Flea: We really loved Man Ray. So we asked [director] Gus Van Sant to take pictures and to get them solarized. The rest of the album design was really Anthony and Henk.
Schiffmacher: I went to the States later. Tower Records was still there, this beautiful store on Sunset. The store had a huge billboard of the album outside. Oh, my God, I got a boner from that thing.
In the wake of the album’s release, the band hit the road for an extensive fall tour, including shows with opener Smashing Pumpkins. It closed the year with a string of West Coast dates with a pair of supporting acts who were just starting to break: Pearl Jam and Nirvana.
Kiedis: I got a pre-release cassette of “Nevermind,” and I remember driving all over the city listening to that record as loud as I could and telling anyone who’d listen,”You gotta hear this band.”
Flea: Between the time we asked Nirvana to play the shows and when the shows came around, their lives had completely changed. They didn’t want to do [the tour]. I remember feeling bad about that. I think they were overwhelmed.
They weren’t the only ones. Frusciante wasn’t coping well with being a touring member of the Chili Peppers.
Frusciante: I had a very strong feeling that I should quit the band before I even moved out of the house. I knew that if I tried to go into that world of touring again, I was going to lose all that creative space that I built while we were writing and recording.

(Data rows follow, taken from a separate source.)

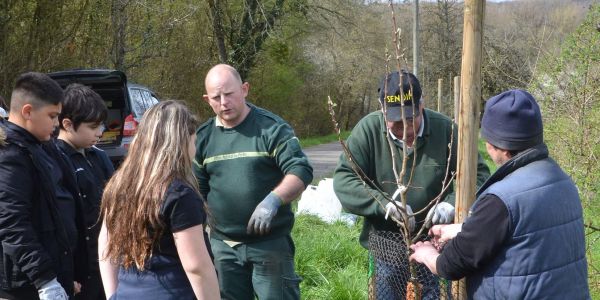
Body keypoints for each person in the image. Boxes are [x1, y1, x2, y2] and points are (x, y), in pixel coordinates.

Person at [410, 89, 591, 299]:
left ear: (497, 146)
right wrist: (462, 229)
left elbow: (451, 264)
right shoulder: (561, 181)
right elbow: (525, 230)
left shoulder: (500, 199)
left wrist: (427, 254)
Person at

Yet I lacked the courage to give this thing up.
Smith: It was in Japan that John quit [May 7, 1992]. Literally like hours before a show he called our manager and was like, “I can’t do this anymore. I’ve got to go home right now.”
Goetz: The tour manager called me at the hotel and said, “You’ve got to get here. John won’t go on.” I drove over there and said, “You’ve got to go on. We’re here.” So he went on. When the show was over, we put him on the plane back home.
Kiedis: That’s an absolutely reasonable response to becoming famous. Not everyone has to go, “Woo-hoo, I’m famous now. I can do whatever I want.” Some people are going to go, “Oh, no. This hurts. It doesn’t feel good. It’s awkward, it’s uncomfortable and yucky.”
Frusciante nearly died from his addictions, and as he struggled, the band replaced him with former Jane’s Addiction guitarist Dave Navarro. Infected with abscesses and rotting teeth, Frusciante hit rock bottom. Meanwhile, the Red Hot Chili Peppers were on the verge of implosion. Navarro wasn’t a good fit.
As a last-ditch effort, they offered Frusciante, who had sought treatment, his old job back. He accepted and the result was 1999’s “Californication.” Though he left the Peppers in 2009 to work on his electronic music, in 2019 the band announced that, once again, Frusciante was back — and involved in the making of its forthcoming Rubin-produced album. It will be the band’s 12th full-length.
Frusciante: When I joined the band for “Californication,” those guys were the only people in the world who believed in me. I had very few friends, and most of them just felt sorry for me. They didn’t think that I could ever amount to anything. Flea and Anthony knew what I had inside me, as they did when I first joined the band.
Flea: Being in a band can be really hard. Those relationships, those dynamics, are hard. We all have egos. We’re all fragile. But we created a magic world for ourselves.